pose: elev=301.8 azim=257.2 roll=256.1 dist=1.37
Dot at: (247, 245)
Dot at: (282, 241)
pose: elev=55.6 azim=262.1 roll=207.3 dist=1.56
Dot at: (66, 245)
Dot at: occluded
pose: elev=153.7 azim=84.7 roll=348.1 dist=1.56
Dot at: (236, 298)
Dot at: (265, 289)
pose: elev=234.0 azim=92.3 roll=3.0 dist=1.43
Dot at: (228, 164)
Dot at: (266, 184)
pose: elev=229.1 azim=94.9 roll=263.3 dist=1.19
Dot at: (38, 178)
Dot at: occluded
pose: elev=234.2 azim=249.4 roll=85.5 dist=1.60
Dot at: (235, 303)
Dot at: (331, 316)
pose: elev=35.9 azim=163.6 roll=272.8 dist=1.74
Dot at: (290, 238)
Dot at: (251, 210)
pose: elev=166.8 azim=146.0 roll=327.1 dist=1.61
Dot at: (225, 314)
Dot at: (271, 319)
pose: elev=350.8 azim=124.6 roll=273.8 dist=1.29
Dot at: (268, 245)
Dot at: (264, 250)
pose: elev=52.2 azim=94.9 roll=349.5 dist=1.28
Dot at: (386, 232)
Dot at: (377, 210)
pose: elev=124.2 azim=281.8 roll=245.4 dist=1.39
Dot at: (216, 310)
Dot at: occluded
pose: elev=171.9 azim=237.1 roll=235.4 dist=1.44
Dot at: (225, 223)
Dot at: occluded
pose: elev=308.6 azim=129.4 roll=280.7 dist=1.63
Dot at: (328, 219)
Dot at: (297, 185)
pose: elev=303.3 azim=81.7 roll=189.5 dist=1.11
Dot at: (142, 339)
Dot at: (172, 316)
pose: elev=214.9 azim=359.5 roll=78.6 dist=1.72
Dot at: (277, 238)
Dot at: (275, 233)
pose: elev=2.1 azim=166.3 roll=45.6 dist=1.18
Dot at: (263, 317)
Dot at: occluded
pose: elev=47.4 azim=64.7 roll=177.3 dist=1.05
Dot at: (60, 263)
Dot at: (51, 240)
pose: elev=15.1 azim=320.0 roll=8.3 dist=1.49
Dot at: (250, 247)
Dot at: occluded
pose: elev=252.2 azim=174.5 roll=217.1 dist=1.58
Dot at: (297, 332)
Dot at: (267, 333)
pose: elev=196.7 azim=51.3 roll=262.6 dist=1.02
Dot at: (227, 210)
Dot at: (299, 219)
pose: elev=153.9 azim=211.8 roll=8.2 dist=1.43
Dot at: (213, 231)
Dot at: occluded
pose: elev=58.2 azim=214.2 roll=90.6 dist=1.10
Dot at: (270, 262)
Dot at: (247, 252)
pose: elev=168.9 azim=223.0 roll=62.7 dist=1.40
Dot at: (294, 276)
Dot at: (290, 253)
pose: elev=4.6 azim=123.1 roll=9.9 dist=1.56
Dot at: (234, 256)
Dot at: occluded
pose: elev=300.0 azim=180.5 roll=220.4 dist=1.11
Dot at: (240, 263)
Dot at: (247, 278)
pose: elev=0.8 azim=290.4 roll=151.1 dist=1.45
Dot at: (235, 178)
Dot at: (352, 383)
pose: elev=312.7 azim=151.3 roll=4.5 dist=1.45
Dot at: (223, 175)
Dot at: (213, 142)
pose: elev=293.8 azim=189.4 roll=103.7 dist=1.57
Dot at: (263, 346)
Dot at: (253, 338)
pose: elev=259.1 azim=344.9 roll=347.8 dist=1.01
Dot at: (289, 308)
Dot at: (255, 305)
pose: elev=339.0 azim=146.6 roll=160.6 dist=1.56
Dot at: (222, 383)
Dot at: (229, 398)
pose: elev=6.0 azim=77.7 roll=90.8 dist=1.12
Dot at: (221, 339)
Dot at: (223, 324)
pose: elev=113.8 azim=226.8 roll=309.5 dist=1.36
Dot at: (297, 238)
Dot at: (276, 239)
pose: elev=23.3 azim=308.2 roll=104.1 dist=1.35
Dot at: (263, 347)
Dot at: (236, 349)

**GOAL**
Reproduce all of the rows above line for line, with no changes, additions or omissions.

**WORKED SOLUTION**
pose: elev=301.8 azim=257.2 roll=256.1 dist=1.37
Dot at: (247, 245)
Dot at: (282, 241)
pose: elev=55.6 azim=262.1 roll=207.3 dist=1.56
Dot at: (66, 245)
Dot at: occluded
pose: elev=153.7 azim=84.7 roll=348.1 dist=1.56
Dot at: (236, 298)
Dot at: (265, 289)
pose: elev=234.0 azim=92.3 roll=3.0 dist=1.43
Dot at: (228, 164)
Dot at: (266, 184)
pose: elev=229.1 azim=94.9 roll=263.3 dist=1.19
Dot at: (38, 178)
Dot at: occluded
pose: elev=234.2 azim=249.4 roll=85.5 dist=1.60
Dot at: (235, 303)
Dot at: (331, 316)
pose: elev=35.9 azim=163.6 roll=272.8 dist=1.74
Dot at: (290, 238)
Dot at: (251, 210)
pose: elev=166.8 azim=146.0 roll=327.1 dist=1.61
Dot at: (225, 314)
Dot at: (271, 319)
pose: elev=350.8 azim=124.6 roll=273.8 dist=1.29
Dot at: (268, 245)
Dot at: (264, 250)
pose: elev=52.2 azim=94.9 roll=349.5 dist=1.28
Dot at: (386, 232)
Dot at: (377, 210)
pose: elev=124.2 azim=281.8 roll=245.4 dist=1.39
Dot at: (216, 310)
Dot at: occluded
pose: elev=171.9 azim=237.1 roll=235.4 dist=1.44
Dot at: (225, 223)
Dot at: occluded
pose: elev=308.6 azim=129.4 roll=280.7 dist=1.63
Dot at: (328, 219)
Dot at: (297, 185)
pose: elev=303.3 azim=81.7 roll=189.5 dist=1.11
Dot at: (142, 339)
Dot at: (172, 316)
pose: elev=214.9 azim=359.5 roll=78.6 dist=1.72
Dot at: (277, 238)
Dot at: (275, 233)
pose: elev=2.1 azim=166.3 roll=45.6 dist=1.18
Dot at: (263, 317)
Dot at: occluded
pose: elev=47.4 azim=64.7 roll=177.3 dist=1.05
Dot at: (60, 263)
Dot at: (51, 240)
pose: elev=15.1 azim=320.0 roll=8.3 dist=1.49
Dot at: (250, 247)
Dot at: occluded
pose: elev=252.2 azim=174.5 roll=217.1 dist=1.58
Dot at: (297, 332)
Dot at: (267, 333)
pose: elev=196.7 azim=51.3 roll=262.6 dist=1.02
Dot at: (227, 210)
Dot at: (299, 219)
pose: elev=153.9 azim=211.8 roll=8.2 dist=1.43
Dot at: (213, 231)
Dot at: occluded
pose: elev=58.2 azim=214.2 roll=90.6 dist=1.10
Dot at: (270, 262)
Dot at: (247, 252)
pose: elev=168.9 azim=223.0 roll=62.7 dist=1.40
Dot at: (294, 276)
Dot at: (290, 253)
pose: elev=4.6 azim=123.1 roll=9.9 dist=1.56
Dot at: (234, 256)
Dot at: occluded
pose: elev=300.0 azim=180.5 roll=220.4 dist=1.11
Dot at: (240, 263)
Dot at: (247, 278)
pose: elev=0.8 azim=290.4 roll=151.1 dist=1.45
Dot at: (235, 178)
Dot at: (352, 383)
pose: elev=312.7 azim=151.3 roll=4.5 dist=1.45
Dot at: (223, 175)
Dot at: (213, 142)
pose: elev=293.8 azim=189.4 roll=103.7 dist=1.57
Dot at: (263, 346)
Dot at: (253, 338)
pose: elev=259.1 azim=344.9 roll=347.8 dist=1.01
Dot at: (289, 308)
Dot at: (255, 305)
pose: elev=339.0 azim=146.6 roll=160.6 dist=1.56
Dot at: (222, 383)
Dot at: (229, 398)
pose: elev=6.0 azim=77.7 roll=90.8 dist=1.12
Dot at: (221, 339)
Dot at: (223, 324)
pose: elev=113.8 azim=226.8 roll=309.5 dist=1.36
Dot at: (297, 238)
Dot at: (276, 239)
pose: elev=23.3 azim=308.2 roll=104.1 dist=1.35
Dot at: (263, 347)
Dot at: (236, 349)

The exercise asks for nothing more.